(Text provided)

I'm learning DBT and would like to rewrite following Snowflake procedure with DBT model. Unfortunately I don't know how to express SQL delete/inserts in DBT. Here is my procedure:
create or replace procedure staging.ingest_google_campaigns_into_master() returns varchar language sql
as
$$ begin DELETE FROM GOOGLE_ADWORD_CAMPAIGN WHERE DT IN (SELECT DISTINCT ORIGINALDATE AS DT FROM GOOGLEADWORDS_CAMPAIGN); INSERT INTO GOOGLE_ADWORD_CAMPAIGN SELECT DISTINCT * FROM ( SELECT g.* , YEAR(TO_TIMESTAMP(DATE_PART(EPOCH_SECOND, ORIGINALDATE::TIMESTAMP)::VARCHAR)) AS YEAR, LPAD(MONTH(TO_TIMESTAMP(DATE_PART(EPOCH_SECOND, ORIGINALDATE::TIMESTAMP)::VARCHAR)),2,0) AS MONTH, LPAD(DAY(TO_TIMESTAMP(DATE_PART(EPOCH_SECOND, ORIGINALDATE::TIMESTAMP)::VARCHAR)),2,0) AS DAY, TO_DATE(DATE_PART(EPOCH_SECOND, ORIGINALDATE::TIMESTAMP)::VARCHAR) AS DT FROM GOOGLEADWORDS_CAMPAIGN g ) t; end;
$$
;The procedure first remove old rows from table GOOGLE_ADWORD_CAMPAIGN and later replace them with the fresh one.

(End Text provided)
(Provided records)

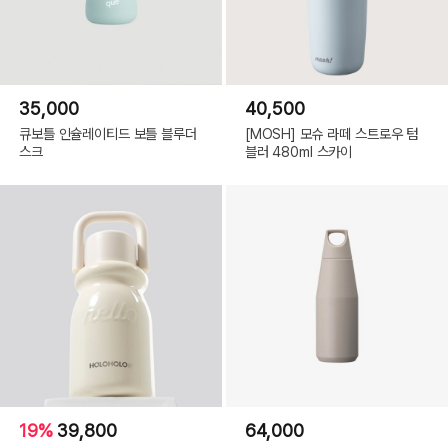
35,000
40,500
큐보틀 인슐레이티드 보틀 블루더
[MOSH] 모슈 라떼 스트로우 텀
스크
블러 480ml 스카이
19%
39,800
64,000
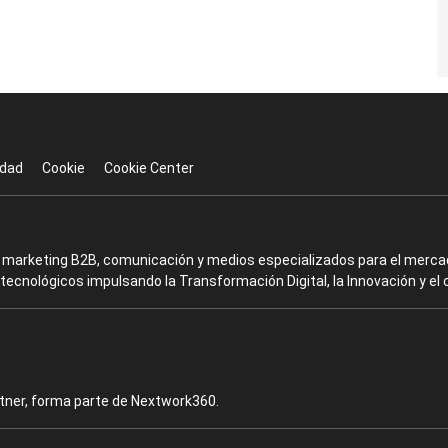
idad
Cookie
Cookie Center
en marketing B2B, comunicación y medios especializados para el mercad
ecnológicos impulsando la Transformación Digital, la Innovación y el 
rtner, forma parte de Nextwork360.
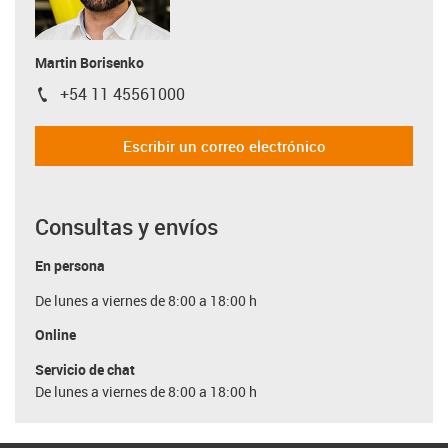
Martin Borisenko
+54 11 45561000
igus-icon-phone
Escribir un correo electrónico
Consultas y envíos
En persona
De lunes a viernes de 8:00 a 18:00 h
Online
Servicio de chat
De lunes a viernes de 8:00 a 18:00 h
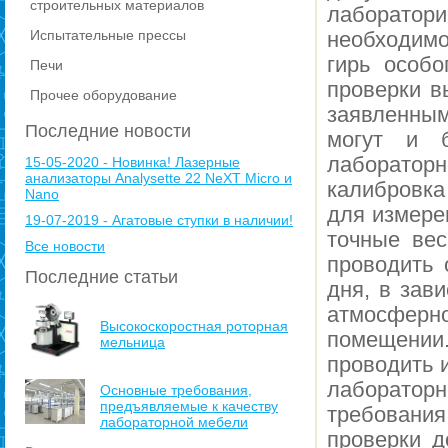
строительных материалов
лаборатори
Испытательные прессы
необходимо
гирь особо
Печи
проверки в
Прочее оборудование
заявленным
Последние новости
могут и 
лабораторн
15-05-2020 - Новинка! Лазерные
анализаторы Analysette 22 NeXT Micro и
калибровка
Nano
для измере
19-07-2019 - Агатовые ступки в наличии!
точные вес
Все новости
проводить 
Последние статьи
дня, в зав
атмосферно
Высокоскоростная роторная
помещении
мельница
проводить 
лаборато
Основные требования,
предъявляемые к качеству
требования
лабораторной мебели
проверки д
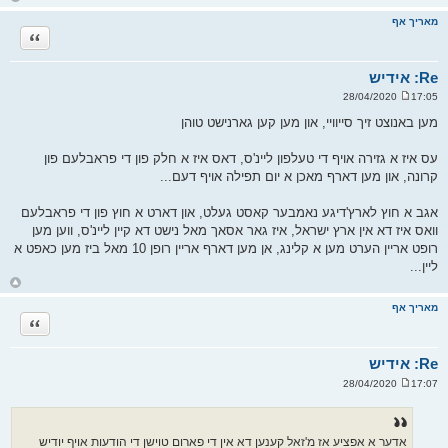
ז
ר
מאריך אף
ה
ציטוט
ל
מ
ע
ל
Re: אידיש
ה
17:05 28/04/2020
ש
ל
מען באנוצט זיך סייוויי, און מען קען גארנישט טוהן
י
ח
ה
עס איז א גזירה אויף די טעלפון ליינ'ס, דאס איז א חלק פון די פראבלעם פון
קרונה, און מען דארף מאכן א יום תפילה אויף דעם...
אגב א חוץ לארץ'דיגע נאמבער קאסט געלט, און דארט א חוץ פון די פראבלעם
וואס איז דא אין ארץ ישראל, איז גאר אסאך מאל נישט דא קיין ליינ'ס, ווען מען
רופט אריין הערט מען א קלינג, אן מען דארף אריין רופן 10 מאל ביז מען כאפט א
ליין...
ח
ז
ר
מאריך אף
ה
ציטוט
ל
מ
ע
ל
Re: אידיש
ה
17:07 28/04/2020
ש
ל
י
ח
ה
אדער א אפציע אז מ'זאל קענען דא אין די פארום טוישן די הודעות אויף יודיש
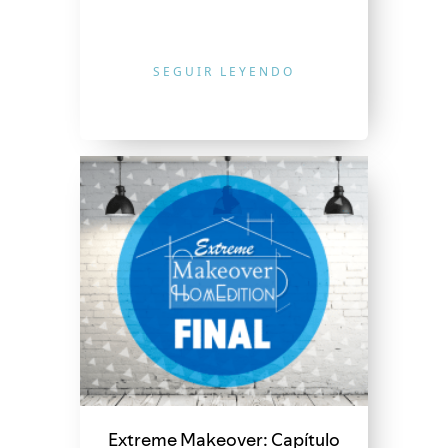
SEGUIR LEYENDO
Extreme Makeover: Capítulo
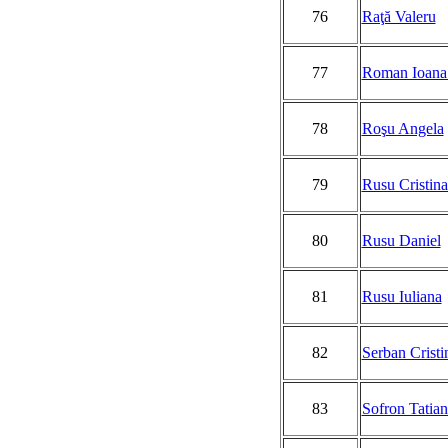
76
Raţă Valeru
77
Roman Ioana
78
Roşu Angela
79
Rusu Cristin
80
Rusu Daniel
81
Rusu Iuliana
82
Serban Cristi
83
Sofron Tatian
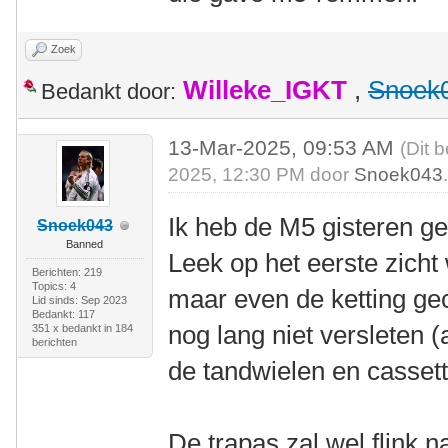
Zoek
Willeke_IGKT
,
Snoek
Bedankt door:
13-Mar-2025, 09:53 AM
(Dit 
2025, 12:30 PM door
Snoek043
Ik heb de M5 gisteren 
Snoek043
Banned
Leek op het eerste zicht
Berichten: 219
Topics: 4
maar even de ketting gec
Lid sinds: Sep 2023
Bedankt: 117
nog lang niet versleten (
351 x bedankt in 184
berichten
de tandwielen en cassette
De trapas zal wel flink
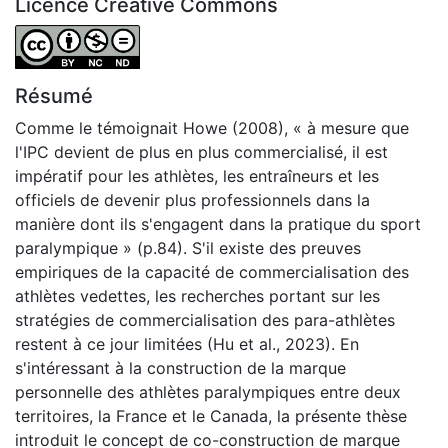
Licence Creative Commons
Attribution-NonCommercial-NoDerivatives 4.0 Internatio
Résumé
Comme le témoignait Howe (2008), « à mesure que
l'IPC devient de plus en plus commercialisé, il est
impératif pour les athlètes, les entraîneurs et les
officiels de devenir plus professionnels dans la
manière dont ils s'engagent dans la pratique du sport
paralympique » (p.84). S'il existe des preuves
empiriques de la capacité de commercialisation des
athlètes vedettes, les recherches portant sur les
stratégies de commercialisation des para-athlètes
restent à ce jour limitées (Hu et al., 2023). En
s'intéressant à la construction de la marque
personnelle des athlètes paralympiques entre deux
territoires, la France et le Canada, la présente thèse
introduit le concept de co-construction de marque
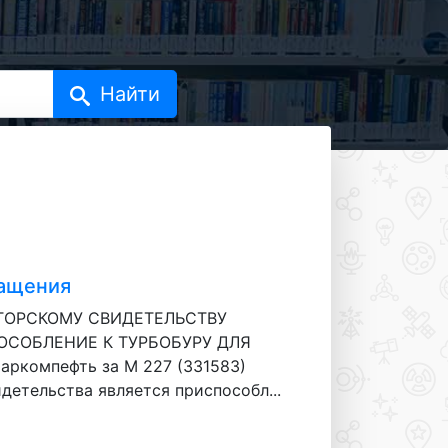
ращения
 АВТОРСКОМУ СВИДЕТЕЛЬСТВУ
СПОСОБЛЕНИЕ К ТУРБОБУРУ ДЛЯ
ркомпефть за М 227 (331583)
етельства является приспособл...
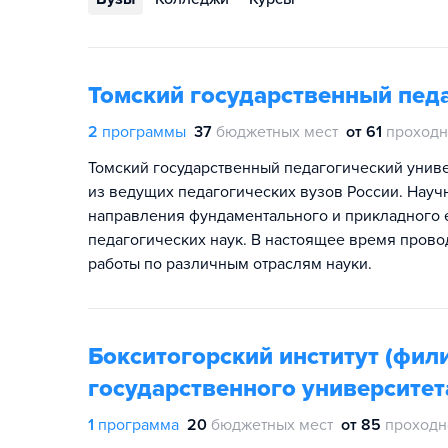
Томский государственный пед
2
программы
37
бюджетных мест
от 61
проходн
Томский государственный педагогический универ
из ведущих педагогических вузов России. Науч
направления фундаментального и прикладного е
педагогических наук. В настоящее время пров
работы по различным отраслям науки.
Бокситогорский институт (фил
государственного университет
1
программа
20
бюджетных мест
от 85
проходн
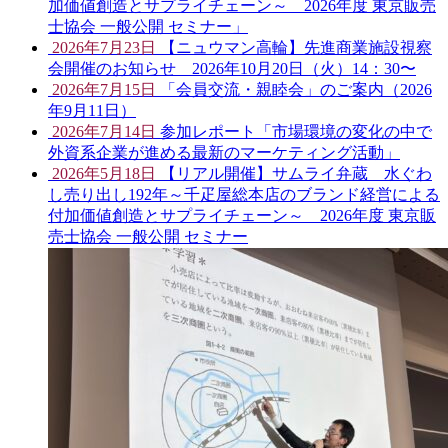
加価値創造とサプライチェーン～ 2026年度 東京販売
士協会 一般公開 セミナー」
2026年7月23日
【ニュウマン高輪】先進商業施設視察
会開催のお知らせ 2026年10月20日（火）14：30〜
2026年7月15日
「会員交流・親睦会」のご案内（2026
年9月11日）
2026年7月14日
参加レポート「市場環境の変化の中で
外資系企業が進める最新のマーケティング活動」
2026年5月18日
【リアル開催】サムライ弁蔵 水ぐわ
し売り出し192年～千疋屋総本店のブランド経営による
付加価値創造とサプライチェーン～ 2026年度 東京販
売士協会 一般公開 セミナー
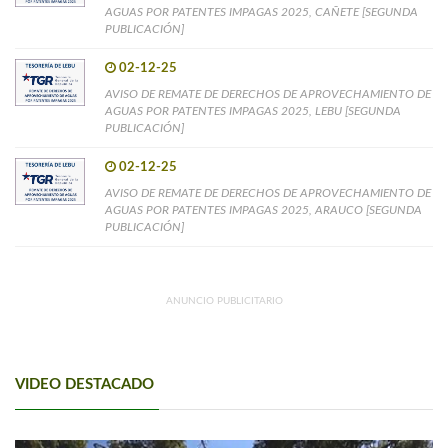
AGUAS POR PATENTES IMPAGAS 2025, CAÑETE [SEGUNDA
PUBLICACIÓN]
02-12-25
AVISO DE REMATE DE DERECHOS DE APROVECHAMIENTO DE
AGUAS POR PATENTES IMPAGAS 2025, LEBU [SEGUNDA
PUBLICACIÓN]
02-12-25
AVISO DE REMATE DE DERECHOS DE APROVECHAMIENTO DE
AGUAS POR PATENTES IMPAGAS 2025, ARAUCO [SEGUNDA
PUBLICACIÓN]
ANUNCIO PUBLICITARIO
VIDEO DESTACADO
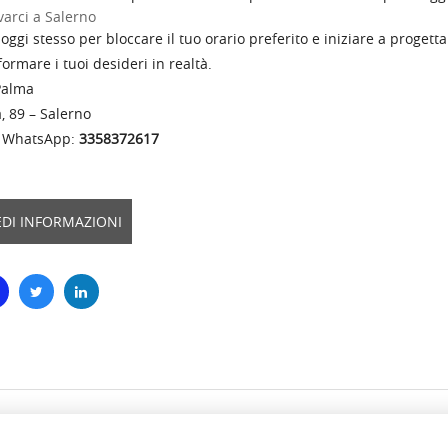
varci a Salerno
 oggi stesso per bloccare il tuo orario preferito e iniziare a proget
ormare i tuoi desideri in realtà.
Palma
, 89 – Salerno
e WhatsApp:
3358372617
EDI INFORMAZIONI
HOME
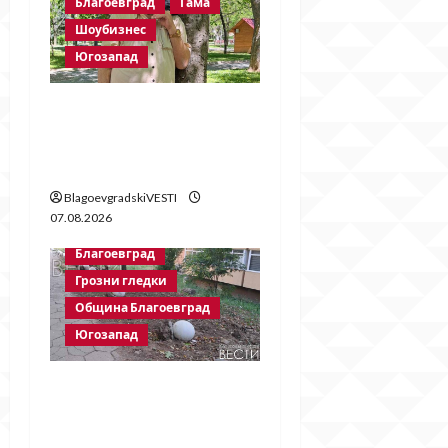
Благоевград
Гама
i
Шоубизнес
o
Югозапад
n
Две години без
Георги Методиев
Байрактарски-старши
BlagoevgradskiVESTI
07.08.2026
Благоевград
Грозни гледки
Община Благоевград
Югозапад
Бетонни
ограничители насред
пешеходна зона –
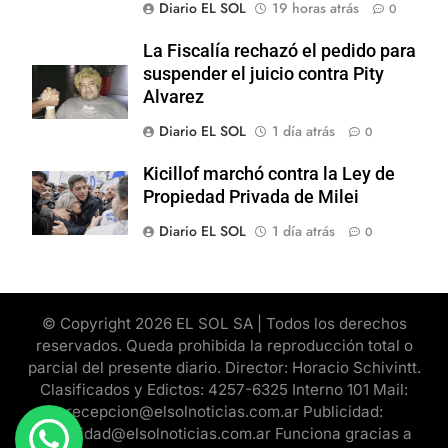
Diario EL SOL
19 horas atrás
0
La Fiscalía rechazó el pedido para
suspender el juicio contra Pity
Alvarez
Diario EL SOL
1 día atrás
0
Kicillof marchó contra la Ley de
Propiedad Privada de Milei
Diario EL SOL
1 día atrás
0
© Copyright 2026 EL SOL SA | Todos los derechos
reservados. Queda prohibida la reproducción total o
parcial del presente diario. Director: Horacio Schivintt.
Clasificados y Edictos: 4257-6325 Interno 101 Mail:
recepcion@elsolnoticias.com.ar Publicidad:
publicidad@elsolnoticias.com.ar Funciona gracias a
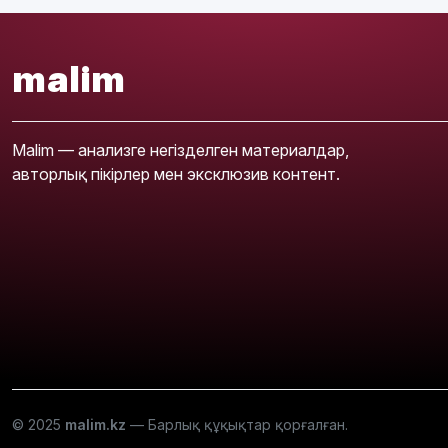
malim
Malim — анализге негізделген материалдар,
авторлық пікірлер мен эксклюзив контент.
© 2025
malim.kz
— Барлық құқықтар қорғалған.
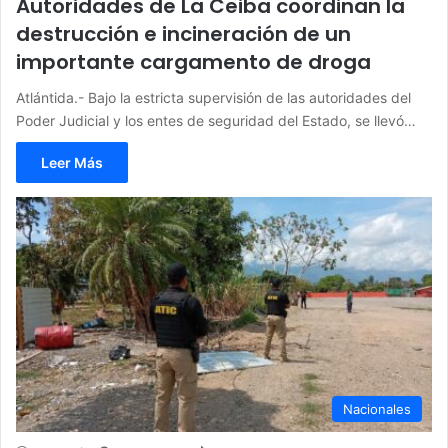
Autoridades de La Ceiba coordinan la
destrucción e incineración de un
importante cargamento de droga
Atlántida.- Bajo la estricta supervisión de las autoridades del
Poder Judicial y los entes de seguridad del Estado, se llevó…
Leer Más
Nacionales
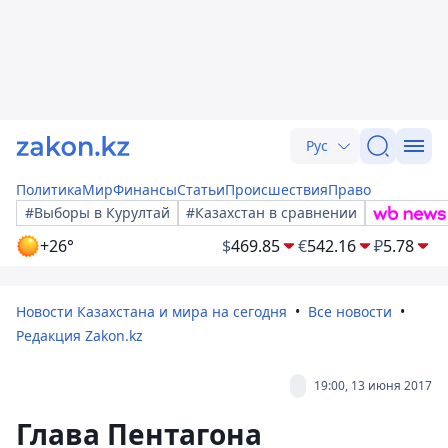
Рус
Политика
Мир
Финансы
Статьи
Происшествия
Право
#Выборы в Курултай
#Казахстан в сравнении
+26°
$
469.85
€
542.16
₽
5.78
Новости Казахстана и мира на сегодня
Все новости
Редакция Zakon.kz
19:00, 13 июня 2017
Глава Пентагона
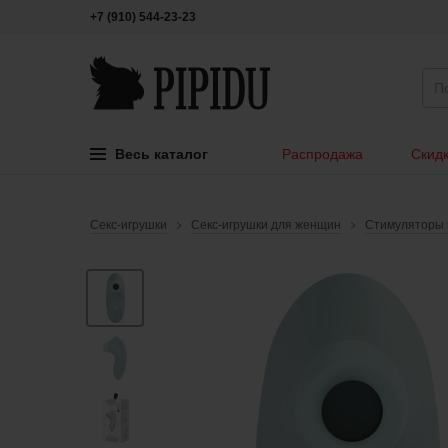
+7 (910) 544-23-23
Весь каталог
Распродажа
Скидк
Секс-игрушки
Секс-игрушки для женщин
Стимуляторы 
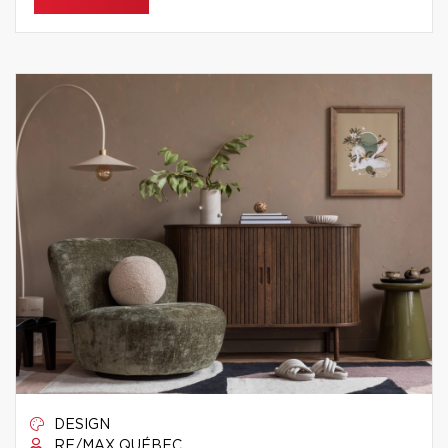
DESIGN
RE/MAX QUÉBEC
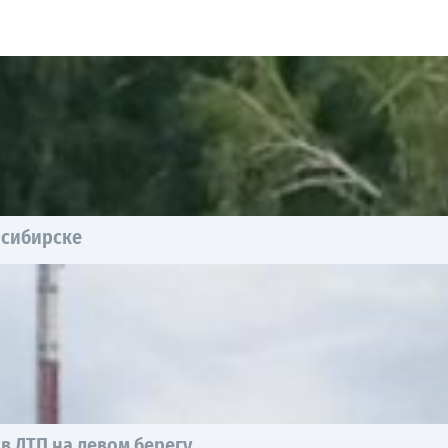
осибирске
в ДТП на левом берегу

(End Provided records)

* _Exercise details_
Reproduce word for word the entire forum post above about rewriting a Snowflake procedure as a DBT model.

* _Exercise response_
I'm learning DBT and would like to rewrite following Snowflake procedure with DBT model. Unfortunately I don't know how to express SQL delete/inserts in DBT. Here is my procedure:
create or replace procedure staging.ingest_google_campaigns_into_master() returns varchar language sql
as
$$ begin DELETE FROM GOOGLE_ADWORD_CAMPAIGN WHERE DT IN (SELECT DISTINCT ORIGINALDATE AS DT FROM GOOGLEADWORDS_CAMPAIGN); INSERT INTO GOOGLE_ADWORD_CAMPAIGN SELECT DISTINCT * FROM ( SELECT g.* , YEAR(TO_TIMESTAMP(DATE_PART(EPOCH_SECOND, ORIGINALDATE::TIMESTAMP)::VARCHAR)) AS YEAR, LPAD(MONTH(TO_TIMESTAMP(DATE_PART(EPOCH_SECOND, ORIGINALDATE::TIMESTAMP)::VARCHAR)),2,0) AS MONTH, LPAD(DAY(TO_TIMESTAMP(DATE_PART(EPOCH_SECOND, ORIGINALDATE::TIMESTAMP)::VARCHAR)),2,0) AS DAY, TO_DATE(DATE_PART(EPOCH_SECOND, ORIGINALDATE::TIMESTAMP)::VARCHAR) AS DT FROM GOOGLEADWORDS_CAMPAIGN g ) t; end;
$$
;The procedure first remove old rows from table GOOGLE_ADWORD_CAMPAIGN and later replace them with the fresh one.